Thursday 1 March 2012

Skulltopus 10: How Green Was My Death?

'The Green Death' is a ghost story.  Doctor Who itself may actually be best described, from one standpoint, as an anthology of ghost stories.


Okay, let's go back a bit.

Firstly, let me defend my notion about 70s Doctor Who sprouting Weird tentacles when it notices (and thus needs to evade and/or signify) capitalism.  'The Green Death' is clearly aware of capitalism and, sure enough, shows signs of Weird inflection.  (I'm aware, by the way, that I keep talking about the show as though its alive... a form of commodity fetishism that I'll address some day.)

Apart from anything else, there's a dirty great tentacle in 'The Green Death'.  It's only in it for a few seconds, during the Doctor's abortive trip to Metebelis III, but still...

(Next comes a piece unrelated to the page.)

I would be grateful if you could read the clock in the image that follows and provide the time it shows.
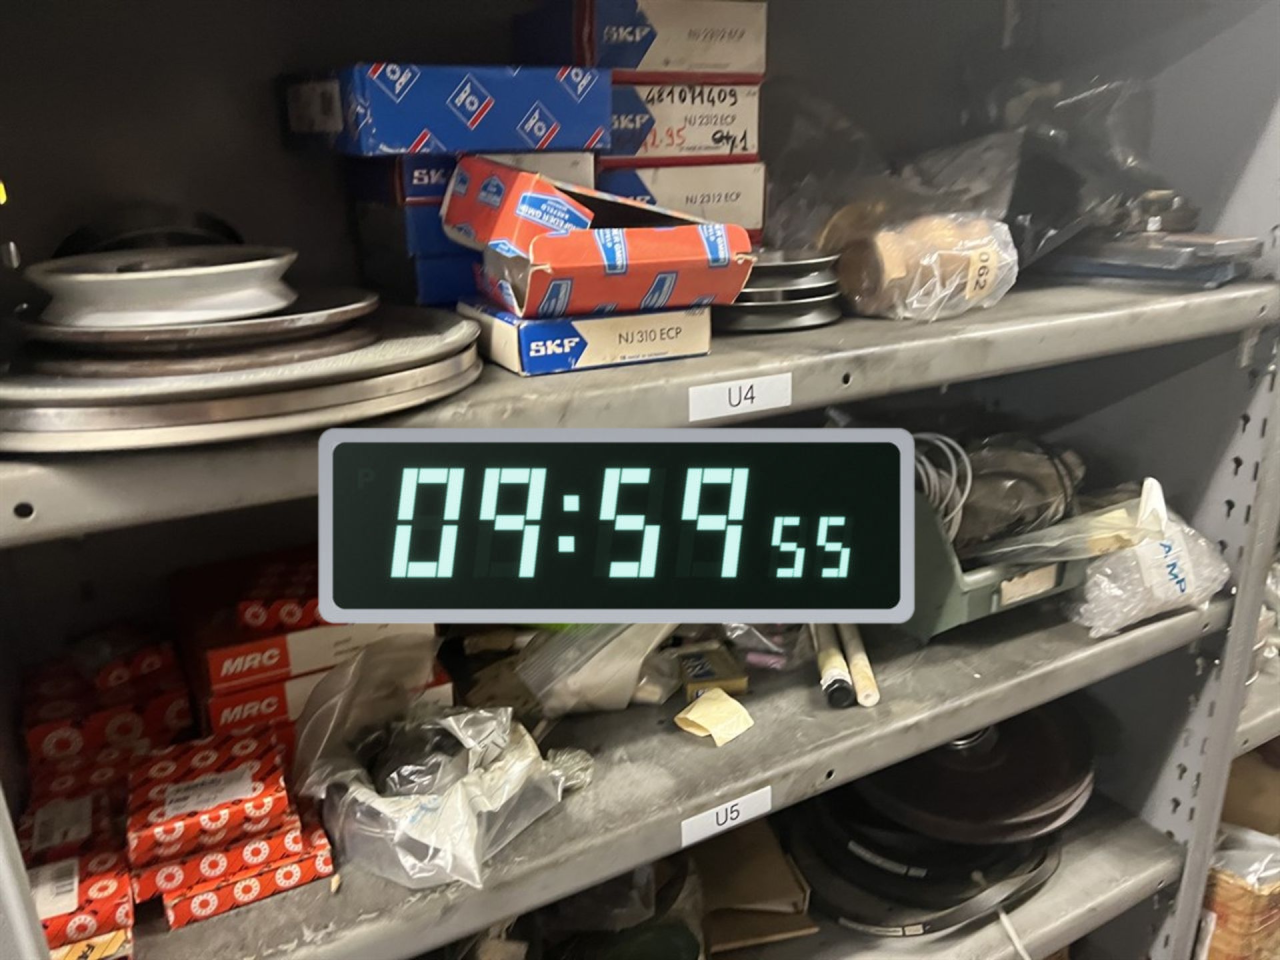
9:59:55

As in 'Curse of Peladon', this is the tentacular riding in on past associations... however, it can't be said to work quite the same way as previous tentacles in the Pertwee era.  This tentacle is clearly not obscuring any potential thematic convergence upon the subject of capitalism, as in 'Spearhead from Space' and 'Claws of Axos'.  Nor is it standing in for implied capitalism, as in 'Curse of Peladon'.  Capitalism is something that 'The Green Death' is aware of openly.  It doesn't need to be either obscured or implied... especially since the 'critique' of capitalism the story offers is actually quite diffident, to the extent of dehumanizing the working class.  And this tentacle is only a momentarily glimpsed feature of a side-trip, taking place literally light years away from Global Chemicals.  However, it's in 'The Green Death' rather than, say, 'The Time Warrior'.  It's in a story about an evil corporation rather than one about a feudal warlord.  So, the association is still evident and active.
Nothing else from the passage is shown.